In spite of having a properly regulated system to control the user generated content, we regularly collide with many pictures and videos that are offensive or vulgar, thus are outside the context of community guidelines of applications. The question is how this material is freely uploaded and distributed despite the availability of such multi-layered protective mechanisms. AI technology used for moderation has algorithms based on datasets which specify certain words and phrases to be objectionable and AI mechanisms restrict those words in audio and text forms but users bypass this process using algospeak. Algospeak means replacing the words disfavoured by AI with inoffensive or innocuous words. For instance, ‘pron’ replaces the word ‘porn’ and ‘unalive’ replaces the word ‘kill’. Content creators are using others means as well to escape, including use of alphanumeric characters ( @, $, *, # ) when spelling out curse words, this reduces the probability of being identified by AI moderators. Another evil way is cloaking, where links to malevolent content are concealed as safe. These links are cautiously cloaked and when the moderator goes through those links they are redirected to an informative website that adheres to the protective norms. Blurring the explicit videos or pictures can also evade corrupted content from AI moderation attempts. Altering the dataset to confuse AI moderation bots into interpreting the content as compliant with the guidelines is another way of breaching the system.

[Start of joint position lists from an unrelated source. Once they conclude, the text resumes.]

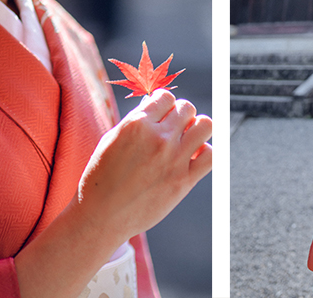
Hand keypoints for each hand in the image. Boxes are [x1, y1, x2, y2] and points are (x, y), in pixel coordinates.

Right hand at [77, 90, 212, 245]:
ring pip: (205, 125)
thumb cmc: (101, 178)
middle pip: (187, 107)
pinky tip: (192, 157)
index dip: (163, 103)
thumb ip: (136, 120)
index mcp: (137, 124)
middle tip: (172, 128)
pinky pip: (211, 155)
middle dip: (180, 114)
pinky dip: (205, 152)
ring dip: (197, 128)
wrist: (101, 217)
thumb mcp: (111, 139)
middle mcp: (158, 138)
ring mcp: (174, 159)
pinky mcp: (184, 181)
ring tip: (186, 139)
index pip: (166, 96)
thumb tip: (155, 104)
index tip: (160, 114)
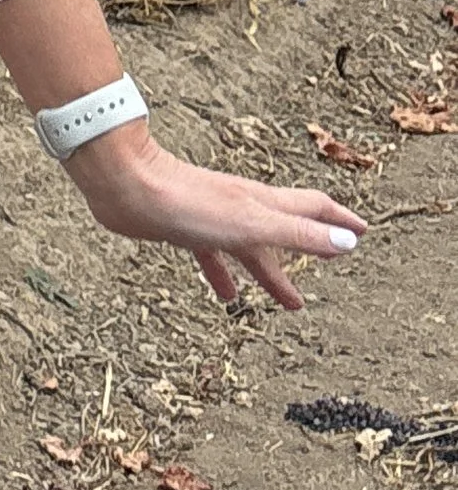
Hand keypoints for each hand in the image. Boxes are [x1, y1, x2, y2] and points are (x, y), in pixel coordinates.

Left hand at [65, 128, 365, 307]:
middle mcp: (242, 208)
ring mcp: (212, 218)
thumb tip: (348, 243)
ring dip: (271, 272)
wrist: (125, 185)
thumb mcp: (251, 224)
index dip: (339, 221)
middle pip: (286, 230)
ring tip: (290, 303)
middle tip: (336, 268)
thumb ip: (298, 234)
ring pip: (251, 248)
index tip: (363, 231)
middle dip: (312, 249)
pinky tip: (225, 296)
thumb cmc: (187, 202)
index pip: (312, 208)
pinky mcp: (184, 229)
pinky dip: (225, 275)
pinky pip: (213, 255)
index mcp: (263, 205)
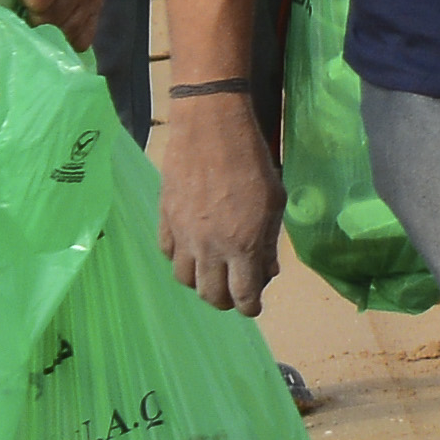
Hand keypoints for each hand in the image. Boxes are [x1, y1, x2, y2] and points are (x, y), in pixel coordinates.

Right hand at [162, 91, 284, 314]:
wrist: (210, 131)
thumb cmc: (252, 163)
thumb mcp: (274, 203)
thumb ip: (267, 242)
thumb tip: (265, 271)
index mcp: (242, 244)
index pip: (242, 295)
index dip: (250, 307)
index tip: (253, 307)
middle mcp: (209, 247)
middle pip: (210, 295)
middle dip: (226, 301)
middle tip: (236, 292)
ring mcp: (183, 235)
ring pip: (184, 280)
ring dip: (202, 283)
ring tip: (215, 273)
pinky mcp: (164, 220)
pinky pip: (168, 254)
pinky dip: (182, 260)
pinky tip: (194, 250)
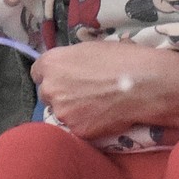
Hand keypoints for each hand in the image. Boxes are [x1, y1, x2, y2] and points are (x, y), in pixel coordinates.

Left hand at [31, 40, 162, 139]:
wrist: (141, 83)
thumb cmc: (119, 58)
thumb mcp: (89, 48)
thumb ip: (71, 60)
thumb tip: (73, 66)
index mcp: (51, 63)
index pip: (37, 72)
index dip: (51, 75)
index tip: (63, 77)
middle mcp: (50, 88)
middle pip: (47, 93)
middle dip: (60, 94)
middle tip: (82, 93)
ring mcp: (62, 111)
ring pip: (61, 112)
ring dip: (72, 110)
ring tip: (95, 105)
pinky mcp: (76, 130)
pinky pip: (76, 127)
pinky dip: (86, 124)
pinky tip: (102, 116)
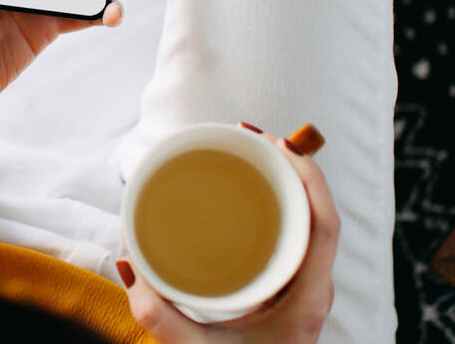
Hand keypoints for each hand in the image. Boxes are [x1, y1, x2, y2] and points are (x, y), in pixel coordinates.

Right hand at [117, 129, 339, 342]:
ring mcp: (302, 289)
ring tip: (246, 153)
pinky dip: (273, 206)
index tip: (274, 144)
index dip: (308, 176)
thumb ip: (158, 316)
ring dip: (281, 183)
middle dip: (288, 166)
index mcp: (306, 298)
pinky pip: (290, 236)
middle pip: (318, 211)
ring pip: (306, 221)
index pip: (325, 224)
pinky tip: (246, 194)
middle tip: (247, 138)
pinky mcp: (285, 290)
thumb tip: (129, 262)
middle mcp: (312, 288)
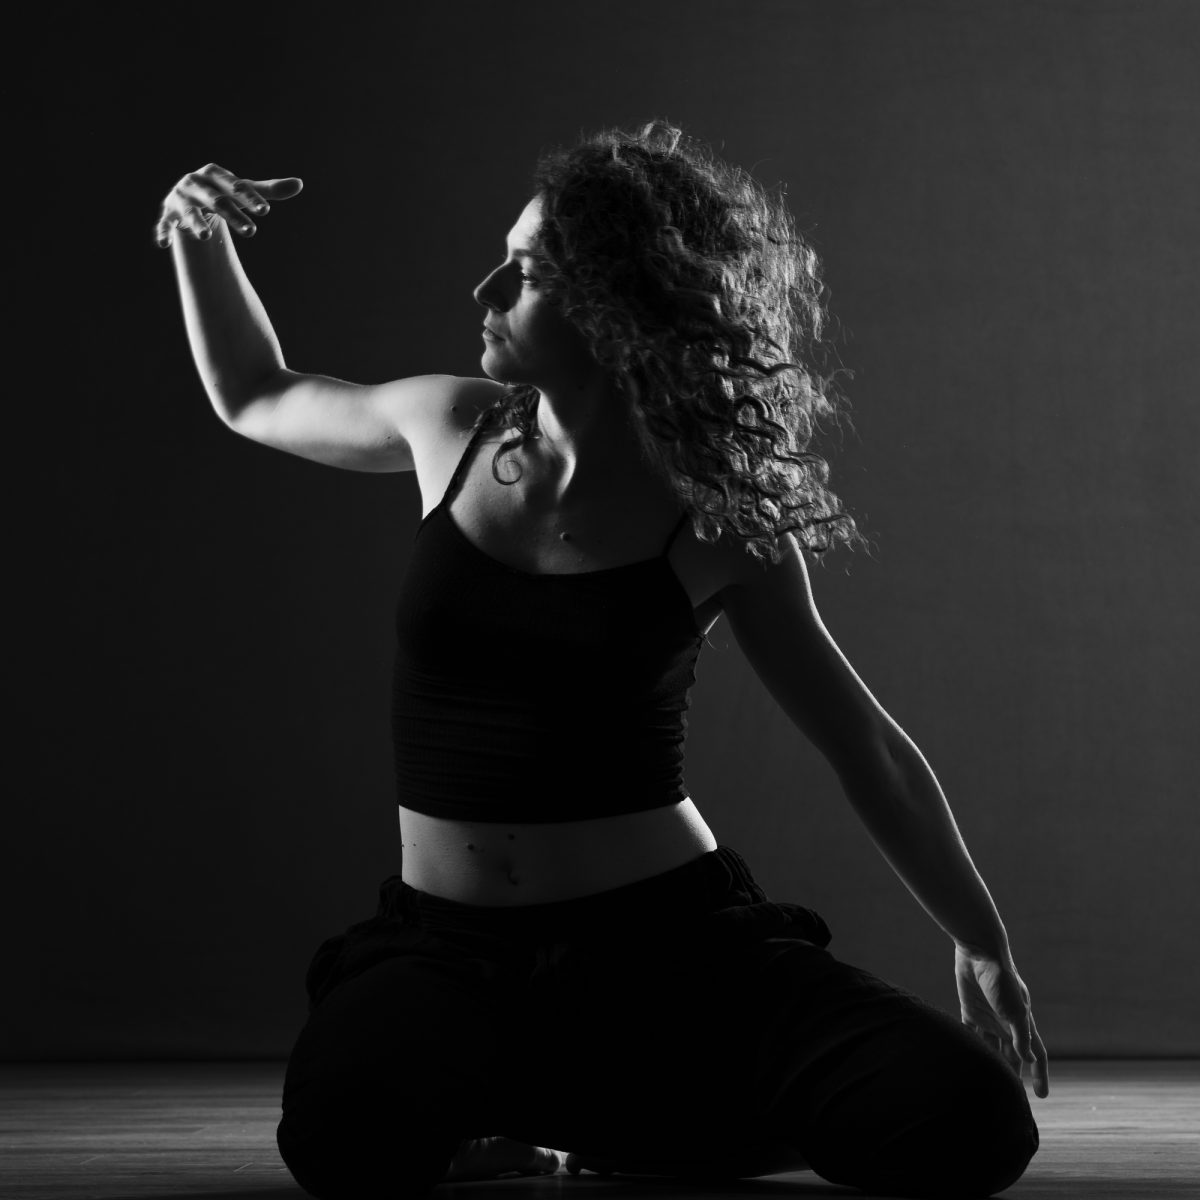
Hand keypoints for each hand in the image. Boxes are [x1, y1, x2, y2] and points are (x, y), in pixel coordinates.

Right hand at [154, 163, 302, 248]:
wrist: (191, 196)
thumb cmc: (223, 192)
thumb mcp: (244, 191)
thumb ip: (269, 190)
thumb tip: (300, 184)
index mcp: (215, 174)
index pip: (237, 186)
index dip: (250, 198)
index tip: (266, 211)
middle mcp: (195, 183)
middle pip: (217, 201)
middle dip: (233, 215)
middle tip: (252, 232)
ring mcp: (180, 198)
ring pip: (189, 212)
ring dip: (196, 223)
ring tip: (206, 237)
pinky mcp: (168, 213)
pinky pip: (164, 223)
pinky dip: (163, 232)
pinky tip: (163, 244)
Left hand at [955, 945, 1049, 1097]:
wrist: (979, 953)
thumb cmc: (1002, 979)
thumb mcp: (1015, 1009)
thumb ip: (1021, 1035)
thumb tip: (1029, 1061)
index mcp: (1023, 1023)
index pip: (1036, 1054)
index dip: (1040, 1074)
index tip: (1041, 1096)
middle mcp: (1006, 1023)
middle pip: (1011, 1055)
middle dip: (1013, 1075)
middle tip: (1009, 1097)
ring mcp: (988, 1017)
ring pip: (991, 1047)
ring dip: (991, 1063)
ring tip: (986, 1083)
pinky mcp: (970, 1009)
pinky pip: (970, 1033)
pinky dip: (970, 1046)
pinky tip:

No doubt that AI enabled mechanisms are speedy but human interventions are mandatory to curb such affairs. A full proof defence mechanism cannot be built based on single moderation technique. An efficient content moderation system is an integrated approach of both humans and technology. Technology-powered moderation makes content moderation swift and ongoing, especially for platforms that frequently handle big volumes of end-user content. The process of content verification carried out by AI is improved in accuracy and efficiency with the help of human moderators.